U.S. blacklists Syrian rebel group for Al Qaeda ties

Syrian security officers gather March 17 in front of the damaged building of the aviation intelligence department, which was hit by one of two explosions in Damascus. Jabhat al-Nusra claimed that it carried out the double suicide bombing.
(Bassem Tellawi / Associated Press)

WASHINGTON - The Obama administration has formally designated a rebel group fighting in Syria as a terrorist organization in hopes of marginalizing the Al Qaeda affiliate and reducing its chances of playing a major role in the country should the government fall.

Administration officials blacklisted Jabhat al-Nusra, or the Nusra Front, describing it as a wing of Al Qaeda in Iraq, which was responsible for the deaths of hundreds of Americans during the height of the Iraq war. The Nusra Front is one of dozens of rebel groups that have emerged in the Syrian conflict.

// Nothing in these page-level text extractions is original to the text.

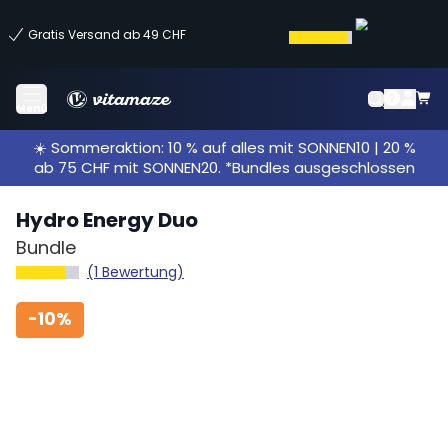
Gratis Versand ab 49 CHF
Menü
☀️ Sommeraktion: 10 % auf alles mit SONNEN10 | 20 %
ab 75 CHF mit SONNEN20. *Bundles ausgeschlossen
Hydro Energy Duo
Bundle
(1 Bewertung)
-
10%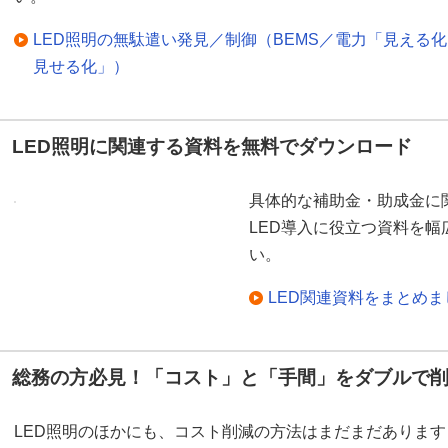
LED照明の無駄遣い発見／制御（BEMS／電力「見える
見せる化」）
LED照明に関連する資料を無料でダウンロード
具体的な補助金・助成金に
LED導入に役立つ資料を
い。
LED関連資料をまとめ
総務の方必見！「コスト」と「手間」をダブルで
LED照明のほかにも、コスト削減の方法はまだまだあります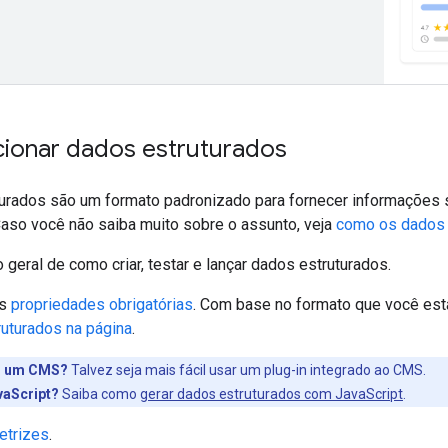
ionar dados estruturados
urados são um formato padronizado para fornecer informações s
Caso você não saiba muito sobre o assunto, veja
como os dados 
 geral de como criar, testar e lançar dados estruturados.
as
propriedades obrigatórias
. Com base no formato que você est
uturados na página
.
 um CMS?
Talvez seja mais fácil usar um plug-in integrado ao CMS.
aScript?
Saiba como
gerar dados estruturados com JavaScript
.
retrizes
.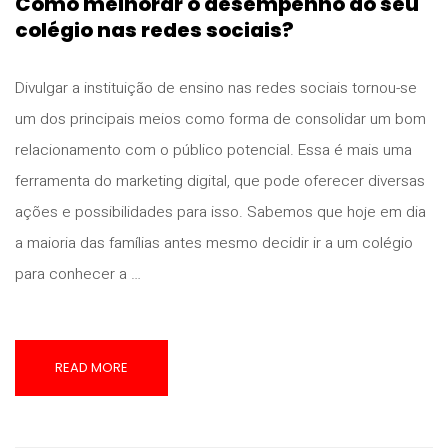
Como melhorar o desempenho do seu
colégio nas redes sociais?
Divulgar a instituição de ensino nas redes sociais tornou-se
um dos principais meios como forma de consolidar um bom
relacionamento com o público potencial. Essa é mais uma
ferramenta do marketing digital, que pode oferecer diversas
ações e possibilidades para isso. Sabemos que hoje em dia
a maioria das famílias antes mesmo decidir ir a um colégio
para conhecer a …
READ MORE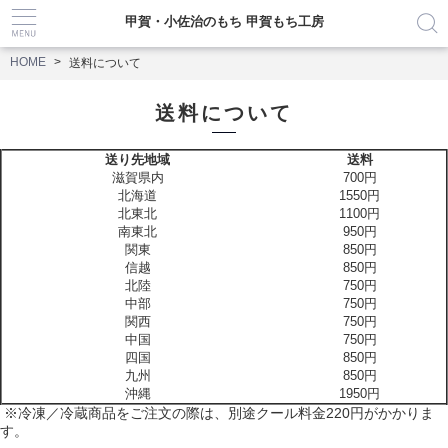
甲賀・小佐治のもち 甲賀もち工房
HOME
送料について
送料について
送り先地域
送料
滋賀県内
700円
北海道
1550円
北東北
1100円
南東北
950
円
関東
850円
信越
850円
北陸
750円
中部
750円
関西
750円
中国
750円
四国
850円
九州
850円
沖縄
1950円
※冷凍／冷蔵商品をご注文の際は、別途クール料金220円がかかりま
す。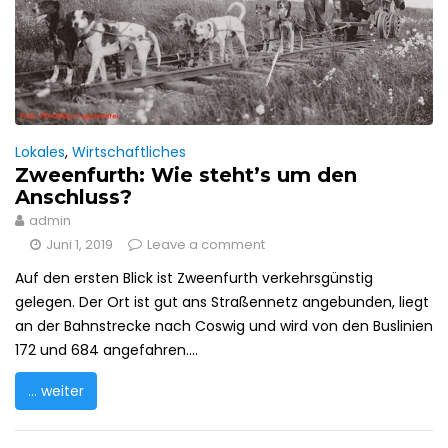
Lokales
,
Wirtschaftliches
Zweenfurth: Wie steht’s um den
Anschluss?
admin
Juni 1, 2019
Leave a comment
Auf den ersten Blick ist Zweenfurth verkehrsgünstig
gelegen. Der Ort ist gut ans Straßennetz angebunden, liegt
an der Bahnstrecke nach Coswig und wird von den Buslinien
172 und 684 angefahren....
... weiter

U.S. officials hope the move will convince more mainstream opposition militias in Syria to steer clear of the Nusra Front, and will persuade Mideastern allies that may be arming the group to stop. But reaction to the blacklisting remains unclear, since many other militias respect the Nusra Front’s fighting abilities and have gained access to weapons caches by collaborating with them.


The blacklisting by the State Department, anticipated for several weeks, is one of several diplomatic moves planned by the administration to try to maneuver more moderate groups into a position to shape a new government if President Bashar Assad falls.

The terrorist designation will freeze foreign assets of the Nusra Front, and bars Americans from knowingly providing support to it.

U.S. officials acknowledged that the restrictions may have a limited effect on the group in the short term. But they said the designation will make it harder for known group members to cross borders, which could hamper their operations.